PASSAGE –

## begin

Technology has penetrated almost every aspect of refining and petrochemical operations, with many believing it has made them safer, more secure and less harmful to the environment. Process automation now more than ever allows workers to perform their duties without even leaving the control room, while smart equipment can deflect, predict and prevent potentially life-threatening situations.

 

‘Adopting technology has brought about a number of health and safety improvements since I started in the industry 30 years ago, and we can see the benefits today,” Bernard Sanseau, drilling manager at Total Abu Al Bukhoosh, told RPME.

 

“Automation brings additional layers of safety. Now it is possible to work remotely from a ‘cyber chair’. It is a completely different way of looking at things. At Total Abu Al Bhukoosh, we marked 1000 days without a single Lost Time Incident (LTI) and automation has played an important role.” Sanseau added

 

The oil and gas industry, especially the refining and petrochemical ones, have been known for their conservative approach to adopting new technologies, but those days are long gone now. Both refiners and petrochemical producers are operating under new and much more challenging dynamics, with worker safety, increasing productivity and improving environmental footprint occupying a prominent role within the organisation.

 

Technology one again is seen as the key enabler to achieve these targets leading operators to drop their scepticism and embrace the latest innovations on the market.

 

“This is not simply due to the availability of technologies, but also because of the increased capabilities of technology providers to proof test the new technologies more quickly with improved reliability.” Said Ghassan Barghouth, vice president, oil & gas and industrial segments, MENA, Schneider Electric.

 

“Safety and security have always been a top concern for the industry, particularly in terms of ensuring the safety of plant, equipment and people, as well as meeting environmental standards.

 

“With telecommunication networking at such an advanced stage of saturation on existing platforms, process automation system implemented with safety and security provides immense benefits for operators not only monitor their operations in real-time , but also to perform all necessary controls on remote and unsecure locations from a central hub,” Barghouth added.

## end

STORED RECORDS –
## begin

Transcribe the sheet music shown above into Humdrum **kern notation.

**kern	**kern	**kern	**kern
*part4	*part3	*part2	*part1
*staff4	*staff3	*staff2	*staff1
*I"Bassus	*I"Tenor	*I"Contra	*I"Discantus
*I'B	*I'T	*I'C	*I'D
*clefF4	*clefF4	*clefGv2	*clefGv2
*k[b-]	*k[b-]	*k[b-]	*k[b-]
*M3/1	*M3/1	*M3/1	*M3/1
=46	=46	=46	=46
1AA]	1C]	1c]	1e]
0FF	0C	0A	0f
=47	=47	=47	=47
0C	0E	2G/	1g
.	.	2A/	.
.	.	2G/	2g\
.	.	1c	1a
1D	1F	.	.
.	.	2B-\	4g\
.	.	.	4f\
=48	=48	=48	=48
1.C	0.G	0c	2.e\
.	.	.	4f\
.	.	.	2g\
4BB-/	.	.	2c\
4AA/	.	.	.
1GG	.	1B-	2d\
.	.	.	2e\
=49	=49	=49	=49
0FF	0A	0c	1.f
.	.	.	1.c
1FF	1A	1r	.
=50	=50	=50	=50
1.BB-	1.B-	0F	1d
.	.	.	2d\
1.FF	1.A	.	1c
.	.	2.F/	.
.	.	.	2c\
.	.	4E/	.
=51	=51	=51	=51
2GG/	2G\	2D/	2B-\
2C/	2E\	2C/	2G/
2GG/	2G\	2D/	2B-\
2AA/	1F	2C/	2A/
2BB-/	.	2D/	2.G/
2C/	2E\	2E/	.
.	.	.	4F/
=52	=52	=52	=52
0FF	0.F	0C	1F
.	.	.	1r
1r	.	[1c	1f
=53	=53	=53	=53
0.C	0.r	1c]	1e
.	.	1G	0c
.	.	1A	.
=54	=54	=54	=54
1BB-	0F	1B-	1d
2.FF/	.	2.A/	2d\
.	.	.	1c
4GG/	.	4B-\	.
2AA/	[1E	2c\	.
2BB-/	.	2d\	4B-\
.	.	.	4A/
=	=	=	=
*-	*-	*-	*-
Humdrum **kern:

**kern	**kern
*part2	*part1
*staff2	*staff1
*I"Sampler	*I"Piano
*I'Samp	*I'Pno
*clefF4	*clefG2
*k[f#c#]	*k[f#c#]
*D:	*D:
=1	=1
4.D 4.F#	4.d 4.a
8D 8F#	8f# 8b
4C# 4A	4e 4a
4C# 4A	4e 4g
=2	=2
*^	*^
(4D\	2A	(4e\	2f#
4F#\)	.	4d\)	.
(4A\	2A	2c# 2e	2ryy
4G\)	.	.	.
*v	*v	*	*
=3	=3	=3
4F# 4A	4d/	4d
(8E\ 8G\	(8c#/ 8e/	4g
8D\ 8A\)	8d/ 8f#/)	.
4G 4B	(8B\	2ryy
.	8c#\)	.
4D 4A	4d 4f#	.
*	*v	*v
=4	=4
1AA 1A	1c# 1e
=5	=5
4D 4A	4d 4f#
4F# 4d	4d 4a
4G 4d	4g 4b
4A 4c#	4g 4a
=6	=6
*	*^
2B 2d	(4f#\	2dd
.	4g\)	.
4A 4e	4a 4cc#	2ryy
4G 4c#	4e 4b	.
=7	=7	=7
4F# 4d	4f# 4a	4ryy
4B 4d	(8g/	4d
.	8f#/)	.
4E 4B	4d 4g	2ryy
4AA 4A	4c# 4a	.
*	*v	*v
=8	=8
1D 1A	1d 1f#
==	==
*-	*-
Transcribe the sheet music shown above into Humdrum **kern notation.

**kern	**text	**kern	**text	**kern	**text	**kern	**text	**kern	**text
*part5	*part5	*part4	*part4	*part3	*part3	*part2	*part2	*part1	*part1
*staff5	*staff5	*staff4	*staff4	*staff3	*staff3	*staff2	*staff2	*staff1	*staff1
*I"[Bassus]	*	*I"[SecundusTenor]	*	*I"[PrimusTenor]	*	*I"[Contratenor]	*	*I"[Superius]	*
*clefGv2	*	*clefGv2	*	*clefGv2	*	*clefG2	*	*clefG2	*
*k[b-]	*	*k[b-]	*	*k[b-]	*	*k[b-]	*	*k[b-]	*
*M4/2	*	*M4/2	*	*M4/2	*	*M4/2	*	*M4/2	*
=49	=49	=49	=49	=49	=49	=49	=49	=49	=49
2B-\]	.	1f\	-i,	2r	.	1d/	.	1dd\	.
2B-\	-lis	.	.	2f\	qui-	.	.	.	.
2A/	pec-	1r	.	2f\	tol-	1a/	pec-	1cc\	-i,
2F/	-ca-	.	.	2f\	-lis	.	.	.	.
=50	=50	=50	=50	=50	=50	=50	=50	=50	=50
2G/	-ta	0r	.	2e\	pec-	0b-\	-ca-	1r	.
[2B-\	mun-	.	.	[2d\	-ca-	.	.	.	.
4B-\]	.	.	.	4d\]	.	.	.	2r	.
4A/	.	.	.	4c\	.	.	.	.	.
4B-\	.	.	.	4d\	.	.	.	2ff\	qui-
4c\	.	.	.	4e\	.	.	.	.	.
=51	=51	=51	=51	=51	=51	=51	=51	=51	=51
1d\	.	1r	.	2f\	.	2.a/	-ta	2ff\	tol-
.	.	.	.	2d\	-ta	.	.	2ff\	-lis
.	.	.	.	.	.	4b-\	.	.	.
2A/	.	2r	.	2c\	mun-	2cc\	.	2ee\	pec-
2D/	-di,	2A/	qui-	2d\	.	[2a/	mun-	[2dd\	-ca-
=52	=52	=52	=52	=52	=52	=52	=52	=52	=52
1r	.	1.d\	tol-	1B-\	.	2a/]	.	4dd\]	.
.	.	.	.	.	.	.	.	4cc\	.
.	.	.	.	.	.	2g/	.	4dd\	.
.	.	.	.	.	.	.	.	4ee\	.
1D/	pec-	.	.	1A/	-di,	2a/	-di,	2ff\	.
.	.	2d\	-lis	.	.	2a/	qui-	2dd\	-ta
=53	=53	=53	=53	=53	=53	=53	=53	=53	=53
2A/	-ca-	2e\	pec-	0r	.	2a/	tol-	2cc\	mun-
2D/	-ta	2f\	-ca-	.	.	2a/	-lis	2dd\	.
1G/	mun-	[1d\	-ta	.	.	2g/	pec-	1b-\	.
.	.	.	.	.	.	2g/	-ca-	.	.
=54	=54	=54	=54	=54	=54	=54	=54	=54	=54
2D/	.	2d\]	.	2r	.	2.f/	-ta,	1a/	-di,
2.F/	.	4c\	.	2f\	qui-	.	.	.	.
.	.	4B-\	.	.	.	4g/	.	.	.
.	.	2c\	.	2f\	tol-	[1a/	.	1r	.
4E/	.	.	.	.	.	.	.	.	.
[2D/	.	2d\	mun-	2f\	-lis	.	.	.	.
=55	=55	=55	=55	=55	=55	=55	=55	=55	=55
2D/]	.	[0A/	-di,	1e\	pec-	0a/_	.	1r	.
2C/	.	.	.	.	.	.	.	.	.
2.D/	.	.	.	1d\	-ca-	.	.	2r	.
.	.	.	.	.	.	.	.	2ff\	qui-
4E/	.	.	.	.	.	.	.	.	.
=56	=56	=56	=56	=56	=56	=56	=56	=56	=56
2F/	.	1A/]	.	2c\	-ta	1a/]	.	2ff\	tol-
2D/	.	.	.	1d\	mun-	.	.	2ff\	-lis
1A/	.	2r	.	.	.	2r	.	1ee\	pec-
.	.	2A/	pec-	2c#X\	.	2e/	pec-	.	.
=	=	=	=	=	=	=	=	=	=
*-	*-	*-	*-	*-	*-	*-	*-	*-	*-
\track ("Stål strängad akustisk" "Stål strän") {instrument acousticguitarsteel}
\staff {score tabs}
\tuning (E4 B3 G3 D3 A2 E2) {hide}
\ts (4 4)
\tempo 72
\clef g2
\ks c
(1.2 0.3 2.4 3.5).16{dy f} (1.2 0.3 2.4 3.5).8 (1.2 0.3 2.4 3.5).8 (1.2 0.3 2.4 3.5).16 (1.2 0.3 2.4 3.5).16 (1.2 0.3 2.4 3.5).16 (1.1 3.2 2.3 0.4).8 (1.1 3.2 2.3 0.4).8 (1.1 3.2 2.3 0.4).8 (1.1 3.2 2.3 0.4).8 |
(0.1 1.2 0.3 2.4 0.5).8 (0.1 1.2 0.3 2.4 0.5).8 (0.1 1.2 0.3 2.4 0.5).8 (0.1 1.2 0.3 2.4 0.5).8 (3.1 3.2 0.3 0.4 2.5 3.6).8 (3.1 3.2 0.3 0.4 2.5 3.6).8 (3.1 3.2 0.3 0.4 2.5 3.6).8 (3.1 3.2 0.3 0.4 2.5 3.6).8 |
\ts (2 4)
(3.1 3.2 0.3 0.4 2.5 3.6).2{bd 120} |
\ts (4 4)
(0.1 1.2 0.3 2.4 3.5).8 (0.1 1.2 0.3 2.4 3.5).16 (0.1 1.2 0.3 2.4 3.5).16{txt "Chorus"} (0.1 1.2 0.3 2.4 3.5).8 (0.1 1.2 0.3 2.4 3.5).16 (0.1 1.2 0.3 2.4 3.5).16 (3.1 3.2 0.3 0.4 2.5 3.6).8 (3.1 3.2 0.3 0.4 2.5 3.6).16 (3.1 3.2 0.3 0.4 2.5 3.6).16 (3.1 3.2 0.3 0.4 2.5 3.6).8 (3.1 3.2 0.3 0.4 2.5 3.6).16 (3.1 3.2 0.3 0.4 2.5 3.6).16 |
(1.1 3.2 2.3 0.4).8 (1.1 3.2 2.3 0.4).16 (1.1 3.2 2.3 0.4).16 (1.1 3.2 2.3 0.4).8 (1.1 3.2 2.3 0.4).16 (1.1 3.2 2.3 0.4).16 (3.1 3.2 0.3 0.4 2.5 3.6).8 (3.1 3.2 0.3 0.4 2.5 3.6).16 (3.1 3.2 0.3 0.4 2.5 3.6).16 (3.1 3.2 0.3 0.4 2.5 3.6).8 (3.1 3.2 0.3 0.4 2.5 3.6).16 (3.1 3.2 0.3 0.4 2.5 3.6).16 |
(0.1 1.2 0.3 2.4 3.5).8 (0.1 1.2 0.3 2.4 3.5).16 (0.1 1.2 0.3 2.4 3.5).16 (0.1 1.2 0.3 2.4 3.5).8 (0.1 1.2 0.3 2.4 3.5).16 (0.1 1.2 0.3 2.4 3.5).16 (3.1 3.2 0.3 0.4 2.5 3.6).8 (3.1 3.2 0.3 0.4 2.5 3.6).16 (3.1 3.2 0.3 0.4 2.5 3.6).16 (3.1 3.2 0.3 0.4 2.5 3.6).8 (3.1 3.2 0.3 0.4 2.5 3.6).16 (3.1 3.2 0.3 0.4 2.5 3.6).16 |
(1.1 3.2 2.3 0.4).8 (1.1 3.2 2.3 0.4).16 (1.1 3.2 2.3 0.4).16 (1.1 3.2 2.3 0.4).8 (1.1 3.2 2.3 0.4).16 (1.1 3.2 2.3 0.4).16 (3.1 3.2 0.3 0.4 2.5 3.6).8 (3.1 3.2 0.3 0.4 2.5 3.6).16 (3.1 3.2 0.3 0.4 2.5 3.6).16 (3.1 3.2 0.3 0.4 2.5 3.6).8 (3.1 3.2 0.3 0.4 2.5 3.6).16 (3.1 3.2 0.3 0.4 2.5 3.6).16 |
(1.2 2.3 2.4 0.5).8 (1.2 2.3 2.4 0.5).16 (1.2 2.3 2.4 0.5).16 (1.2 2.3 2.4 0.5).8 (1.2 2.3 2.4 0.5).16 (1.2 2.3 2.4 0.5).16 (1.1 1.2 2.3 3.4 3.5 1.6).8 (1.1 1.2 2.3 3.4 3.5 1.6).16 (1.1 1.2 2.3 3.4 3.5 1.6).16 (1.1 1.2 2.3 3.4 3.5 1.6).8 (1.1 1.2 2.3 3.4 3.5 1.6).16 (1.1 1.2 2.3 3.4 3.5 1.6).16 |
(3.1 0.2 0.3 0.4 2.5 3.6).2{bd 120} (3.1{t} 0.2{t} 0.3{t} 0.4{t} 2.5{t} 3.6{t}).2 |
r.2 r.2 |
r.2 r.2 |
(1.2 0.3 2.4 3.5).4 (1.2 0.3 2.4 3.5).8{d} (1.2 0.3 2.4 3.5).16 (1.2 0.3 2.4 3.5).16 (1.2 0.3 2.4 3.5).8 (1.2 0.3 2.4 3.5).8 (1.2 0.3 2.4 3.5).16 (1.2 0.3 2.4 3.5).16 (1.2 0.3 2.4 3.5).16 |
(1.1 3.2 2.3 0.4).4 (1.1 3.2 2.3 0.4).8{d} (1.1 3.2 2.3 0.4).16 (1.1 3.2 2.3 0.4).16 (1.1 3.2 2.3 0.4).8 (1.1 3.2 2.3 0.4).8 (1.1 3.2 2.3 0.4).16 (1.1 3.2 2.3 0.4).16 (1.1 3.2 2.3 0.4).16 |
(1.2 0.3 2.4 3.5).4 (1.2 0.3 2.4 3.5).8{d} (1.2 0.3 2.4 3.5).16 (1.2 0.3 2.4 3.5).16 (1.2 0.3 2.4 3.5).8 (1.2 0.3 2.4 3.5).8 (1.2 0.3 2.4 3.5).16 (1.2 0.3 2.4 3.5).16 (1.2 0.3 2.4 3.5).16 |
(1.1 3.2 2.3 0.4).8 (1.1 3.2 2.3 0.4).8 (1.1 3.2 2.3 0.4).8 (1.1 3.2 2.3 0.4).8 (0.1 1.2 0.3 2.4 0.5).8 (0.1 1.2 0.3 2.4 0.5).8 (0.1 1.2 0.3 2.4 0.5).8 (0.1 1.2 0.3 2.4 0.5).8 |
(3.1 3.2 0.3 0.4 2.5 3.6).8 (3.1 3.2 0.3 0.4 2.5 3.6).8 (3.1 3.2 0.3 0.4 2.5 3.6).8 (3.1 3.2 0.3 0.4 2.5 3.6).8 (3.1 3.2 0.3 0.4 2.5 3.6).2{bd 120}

## end

REQUIRED WORK –
**A.** From the passage on refining technology, extract the text starting with "Technology has penetrated" and going on through "Bukhoosh, told RPME.".
**B.** Answer these questions using the passage on refining technology:
(i) How long ago did Bernard Sanseau start in the industry?
(ii) How many days without a single Lost Time Incident does Sanseau say his site marked?
(iii) At which company is Ghassan Barghouth a vice president?

EXERCISE RESULTS –
**A.**
Technology has penetrated almost every aspect of refining and petrochemical operations, with many believing it has made them safer, more secure and less harmful to the environment. Process automation now more than ever allows workers to perform their duties without even leaving the control room, while smart equipment can deflect, predict and prevent potentially life-threatening situations.

 

‘Adopting technology has brought about a number of health and safety improvements since I started in the industry 30 years ago, and we can see the benefits today,” Bernard Sanseau, drilling manager at Total Abu Al Bukhoosh, told RPME.

**B.**
(i) 30 years ago
(ii) 1000 days
(iii) Schneider Electric